Bradly Stadie - Third-Person Imitation Learning (2017)

History / Edit / PDF / EPUB / BIB /
Created: May 26, 2017 / Updated: March 22, 2020 / Status: finished / 2 min read (~361 words)

  • Learning in the third-person is posed as the adversarial challenge of replicating an expert trace (sequence of actions/states) which are considered as optimal under some unknown reward policy

  • One of the major weaknesses of RL is the need to manually specify a reward function
  • This weakness is addressed by the field of Inverse Reinforcement Learning (IRL)
    • Given a set of expert trajectories, IRL algorithms produce a reward function under which these expert trajectories enjoy the property of optimality
  • While IRL algorithms are appealing, they impose the somewhat unrealistic requirement that the demonstrations should be provided from the first-person point of view with respect to the agent
  • The high-level idea is to introduce an optimizer under which we can recover both a domain-agnostic representation of the agent's observations, and a cost function which utilizes this domain-agnostic representation to capture the essence of expert trajectories
  • The approach uses Trust Region Policy Optimization

  • In the (first-person) imitation learning setting, we are not given the reward function.

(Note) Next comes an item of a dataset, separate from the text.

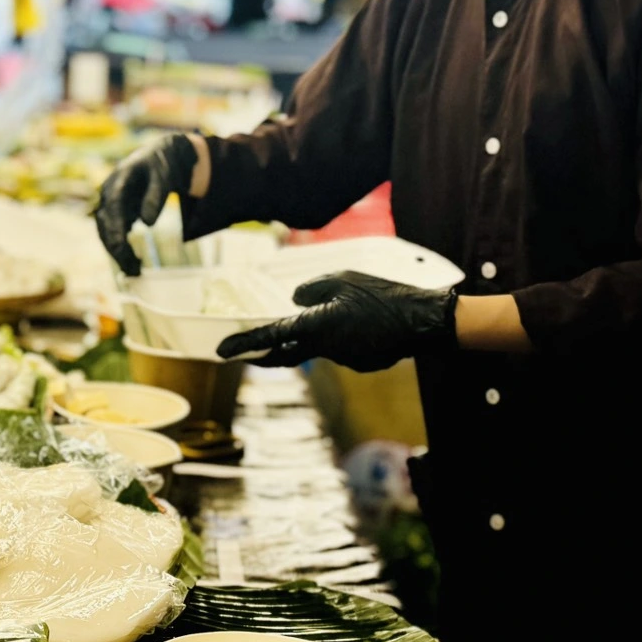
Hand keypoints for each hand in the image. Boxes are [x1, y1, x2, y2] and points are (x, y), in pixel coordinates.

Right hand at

Instead we are given traces (i.e., sequences of states traversed) by an expert who acts according to an unknown policy $\pi_E$. The goal is to find a policy $\pi_\theta$ that performs as well as the expert against the unknown reward function
  • Find a policy $\pi_\theta$ that makes it impossible for a discriminator to distinguish states visited by the expert from states visited by the imitator agent

  • Formally, the third-person imitation learning problem can be stated as follows
  • Suppose we are given two Markov Decision Processes $M_{\pi_E}$ and $M_{\pi_\theta}$
  • Suppose further there exists a set of traces $\rho = \{(s_1, \dots, s_n)\}_{i=0}^n$ which were generated under a policy $\pi_E$ acting optimally under some unknown reward $R_{\pi_E}$
  • In third-person imitation learning, one attempts to recover by proxy through $\rho$ a policy $\pi_\theta = f(\rho)$ which acts optimally with respect to $R_{\pi_\theta}$

  • Stadie, Bradly C., Pieter Abbeel, and Ilya Sutskever. "Third-Person Imitation Learning." arXiv preprint arXiv:1703.01703 (2017).